Incluso los pensionistas, que han emprendido desde los
cuatro puntos cardinales del país una marcha hasta Madrid para exigir a todo
pulmón, ante el Congreso de la nación, la seguridad de unas pensiones dignas,
van a alimentar las llamas que harán arder este otoño preñado de problemas.
Llevan años reclamando que se les restituya el derecho a recibir las pensiones
por las que han cotizado durante toda su vida laboral. Y por que no se les
utilice como apuntes contables que sirven para cuadrar las cuentas del Estado,
ni se les utilice como datos demográficos de fácil seducción electoralista. Su
grito en defensa de las pensiones, gobierne quien gobierne, surge del hartazgo de
sentirse siempre manipulados por Ejecutivos de todo color, y de ver cómo sus
pensiones, en vez mantener su poder adquisitivo, menguan cada año, con cada
gobierno y con cada problema de la economía que los administradores políticos
no han sabido prever ni solventar sin echar mano de la “hucha” de las pensiones
y otras partidas del gasto social. Se manifiestan, gritan y contribuyen a hacer
hervir este otoño con toda la razón del mundo. Y porque no consienten que se les arrebate su dignidad, aunque estén a punto de morirse.
Es enervante que la política se entretenga en mirarse el
ombligo mientras el país sufre las consecuencias. Un país en el que un 26,1 por
ciento de la población está en riesgo de pobreza o exclusión social.
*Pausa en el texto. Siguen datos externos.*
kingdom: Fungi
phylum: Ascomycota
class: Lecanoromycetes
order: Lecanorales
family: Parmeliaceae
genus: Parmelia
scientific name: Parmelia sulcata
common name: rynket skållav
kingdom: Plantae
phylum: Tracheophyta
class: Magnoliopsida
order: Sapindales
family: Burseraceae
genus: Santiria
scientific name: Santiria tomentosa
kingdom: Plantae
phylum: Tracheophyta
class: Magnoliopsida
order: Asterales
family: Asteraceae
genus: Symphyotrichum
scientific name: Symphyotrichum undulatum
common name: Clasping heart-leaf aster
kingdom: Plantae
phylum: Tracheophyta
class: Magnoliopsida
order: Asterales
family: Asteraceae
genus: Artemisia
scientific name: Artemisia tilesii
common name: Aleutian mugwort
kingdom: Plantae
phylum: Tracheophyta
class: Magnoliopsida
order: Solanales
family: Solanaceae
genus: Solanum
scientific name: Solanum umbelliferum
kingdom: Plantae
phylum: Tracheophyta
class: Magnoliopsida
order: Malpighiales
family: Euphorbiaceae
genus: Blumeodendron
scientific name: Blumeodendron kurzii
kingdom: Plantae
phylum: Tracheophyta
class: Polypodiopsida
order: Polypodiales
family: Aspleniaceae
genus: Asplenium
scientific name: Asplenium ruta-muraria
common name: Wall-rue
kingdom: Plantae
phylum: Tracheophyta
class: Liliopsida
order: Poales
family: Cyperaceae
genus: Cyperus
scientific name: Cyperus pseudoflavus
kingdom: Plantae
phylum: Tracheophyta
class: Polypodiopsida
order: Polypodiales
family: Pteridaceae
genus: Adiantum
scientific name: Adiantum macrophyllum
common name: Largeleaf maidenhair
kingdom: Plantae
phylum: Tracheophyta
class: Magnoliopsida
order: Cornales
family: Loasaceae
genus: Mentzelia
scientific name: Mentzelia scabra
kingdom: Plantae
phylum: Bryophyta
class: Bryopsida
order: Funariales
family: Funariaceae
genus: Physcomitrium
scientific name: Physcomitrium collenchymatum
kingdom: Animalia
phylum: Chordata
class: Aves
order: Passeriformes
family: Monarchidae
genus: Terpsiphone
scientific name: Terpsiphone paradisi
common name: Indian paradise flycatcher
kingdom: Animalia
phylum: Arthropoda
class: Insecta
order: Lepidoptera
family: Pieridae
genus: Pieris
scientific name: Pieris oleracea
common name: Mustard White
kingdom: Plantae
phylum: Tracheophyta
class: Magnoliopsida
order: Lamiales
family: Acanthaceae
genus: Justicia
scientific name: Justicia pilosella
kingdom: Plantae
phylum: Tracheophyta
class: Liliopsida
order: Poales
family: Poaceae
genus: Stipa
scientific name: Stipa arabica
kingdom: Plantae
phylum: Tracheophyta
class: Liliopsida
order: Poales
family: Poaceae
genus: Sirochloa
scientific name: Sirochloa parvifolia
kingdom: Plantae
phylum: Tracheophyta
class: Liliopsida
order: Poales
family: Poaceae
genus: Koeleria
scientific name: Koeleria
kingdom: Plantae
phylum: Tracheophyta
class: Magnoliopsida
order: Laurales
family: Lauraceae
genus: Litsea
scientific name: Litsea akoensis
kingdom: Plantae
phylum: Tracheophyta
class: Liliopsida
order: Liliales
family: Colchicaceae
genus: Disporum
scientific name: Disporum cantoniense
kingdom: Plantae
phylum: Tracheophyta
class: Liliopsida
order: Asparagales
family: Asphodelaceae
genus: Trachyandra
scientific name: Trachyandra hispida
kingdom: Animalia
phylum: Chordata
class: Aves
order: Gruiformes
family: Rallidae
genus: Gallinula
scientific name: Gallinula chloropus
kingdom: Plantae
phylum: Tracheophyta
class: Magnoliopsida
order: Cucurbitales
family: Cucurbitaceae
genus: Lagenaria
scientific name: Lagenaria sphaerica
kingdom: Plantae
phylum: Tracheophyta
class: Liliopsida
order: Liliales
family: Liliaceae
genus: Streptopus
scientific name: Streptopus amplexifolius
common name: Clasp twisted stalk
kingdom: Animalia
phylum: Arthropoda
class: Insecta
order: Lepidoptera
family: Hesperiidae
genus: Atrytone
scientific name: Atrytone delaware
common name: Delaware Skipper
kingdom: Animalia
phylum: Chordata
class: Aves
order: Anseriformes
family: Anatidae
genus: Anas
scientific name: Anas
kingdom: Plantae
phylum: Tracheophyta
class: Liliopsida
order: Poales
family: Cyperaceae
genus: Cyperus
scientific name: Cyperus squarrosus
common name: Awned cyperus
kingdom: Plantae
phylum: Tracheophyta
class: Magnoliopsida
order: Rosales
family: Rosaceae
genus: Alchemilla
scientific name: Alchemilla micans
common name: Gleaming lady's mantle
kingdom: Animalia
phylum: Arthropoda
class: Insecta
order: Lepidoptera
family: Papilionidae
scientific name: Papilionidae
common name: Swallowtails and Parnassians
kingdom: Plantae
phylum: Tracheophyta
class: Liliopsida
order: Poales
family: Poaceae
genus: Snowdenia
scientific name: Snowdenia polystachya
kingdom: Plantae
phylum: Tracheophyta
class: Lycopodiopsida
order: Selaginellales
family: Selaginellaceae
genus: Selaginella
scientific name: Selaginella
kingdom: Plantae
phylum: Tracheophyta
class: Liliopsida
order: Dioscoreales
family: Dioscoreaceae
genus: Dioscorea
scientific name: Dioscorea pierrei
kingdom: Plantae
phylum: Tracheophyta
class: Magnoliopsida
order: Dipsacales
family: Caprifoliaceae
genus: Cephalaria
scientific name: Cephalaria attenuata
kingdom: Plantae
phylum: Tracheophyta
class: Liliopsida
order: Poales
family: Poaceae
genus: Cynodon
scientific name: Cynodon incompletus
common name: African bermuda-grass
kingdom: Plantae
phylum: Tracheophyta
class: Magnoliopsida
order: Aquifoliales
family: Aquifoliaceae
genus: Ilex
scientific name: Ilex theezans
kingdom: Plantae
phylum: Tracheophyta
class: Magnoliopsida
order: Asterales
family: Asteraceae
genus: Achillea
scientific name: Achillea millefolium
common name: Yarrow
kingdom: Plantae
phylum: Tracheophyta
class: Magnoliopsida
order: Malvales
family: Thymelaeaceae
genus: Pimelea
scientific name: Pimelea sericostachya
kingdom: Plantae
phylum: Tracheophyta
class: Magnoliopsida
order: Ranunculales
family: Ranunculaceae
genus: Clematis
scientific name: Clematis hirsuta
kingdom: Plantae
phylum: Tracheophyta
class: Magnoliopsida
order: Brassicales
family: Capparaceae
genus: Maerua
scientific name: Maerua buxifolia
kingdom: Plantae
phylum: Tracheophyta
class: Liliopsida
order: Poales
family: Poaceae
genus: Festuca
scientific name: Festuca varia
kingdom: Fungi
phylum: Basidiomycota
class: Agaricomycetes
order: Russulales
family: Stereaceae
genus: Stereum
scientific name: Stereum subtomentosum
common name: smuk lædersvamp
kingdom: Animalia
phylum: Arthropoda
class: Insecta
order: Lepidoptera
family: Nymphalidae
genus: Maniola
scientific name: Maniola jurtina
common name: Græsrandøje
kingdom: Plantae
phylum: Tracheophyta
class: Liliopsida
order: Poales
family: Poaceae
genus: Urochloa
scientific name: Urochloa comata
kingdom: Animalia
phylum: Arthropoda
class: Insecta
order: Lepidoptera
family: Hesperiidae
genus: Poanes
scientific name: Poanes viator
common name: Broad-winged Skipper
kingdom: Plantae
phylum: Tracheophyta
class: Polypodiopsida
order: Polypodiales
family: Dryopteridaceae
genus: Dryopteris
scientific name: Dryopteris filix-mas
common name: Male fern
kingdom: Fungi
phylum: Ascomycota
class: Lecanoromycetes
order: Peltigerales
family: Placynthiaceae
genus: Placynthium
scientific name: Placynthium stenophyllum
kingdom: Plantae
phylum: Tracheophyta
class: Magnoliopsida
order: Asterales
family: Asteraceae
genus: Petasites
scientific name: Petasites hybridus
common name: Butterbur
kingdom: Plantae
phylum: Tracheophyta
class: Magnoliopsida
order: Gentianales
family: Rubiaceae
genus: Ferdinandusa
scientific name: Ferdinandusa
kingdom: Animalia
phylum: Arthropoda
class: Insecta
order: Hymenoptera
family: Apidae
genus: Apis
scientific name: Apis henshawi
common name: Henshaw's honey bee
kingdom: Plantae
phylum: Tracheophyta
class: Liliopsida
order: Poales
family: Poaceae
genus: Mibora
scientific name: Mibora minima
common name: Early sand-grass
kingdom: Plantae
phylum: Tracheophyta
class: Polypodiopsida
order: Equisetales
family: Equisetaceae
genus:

Es decir,
más de 12 millones de personas en España no disponen de los mínimos de renta
necesarios, ni trabajos estables o justamente remunerados, ni posibilidad de
acceso a bienes materiales o servicios, como la calefacción, que indican los riesgos
de padecer pobreza o exclusión, según un reciente informe elaborado por la Red
Europea de Lucha contra la Pobreza con datos de 2018. Tales indicadores miden la
magnitud escalofriante de una condición que se suele confundir con la
indigencia y, sin embargo, está instalada en la mayoría de las ocasiones en
hogares aparentemente normales, en los que el trabajo precario o el desempleo, la
desestructuración familiar o familias monoparentales, la discapacidad o el
cuidado de alguno de sus miembros y hasta la dificultad para acceder a una
vivienda en propiedad o alquiler, materializan los múltiples rostros de la
pobreza. Personas privadas de recursos o excluidos de la sociedad por culpa de
una crisis económica que ha ahondado las desigualdades y ha eliminado las posibilidades
de prosperar y huir de las garras del infortunio. Por mucho que las soflamas gubernamentales
se vanaglorien de haber superado la crisis económica, lo cierto es que los
datos del INE y Eurostat colocan a nuestro país entre los países peor situados
de la UE en cuanto al número de personas que están en riesgo de pobreza o
exclusión.
Mientras unos y otros se enfrentan por cuestiones de identidad y
privilegios, se desgañitan por poltronas y prebendas, una cuarta parte de la
población lucha por tener una vida digna, libre del azote de las privaciones,
sin que nadie se manifieste por ella ni haga uso de la violencia para obligar a
socorrerla. A pesar de todos los problemas que nos acucian, este otoño no hervirá
por los realmente necesitados, cuando debería ser el principal motivo para coger la antorcha.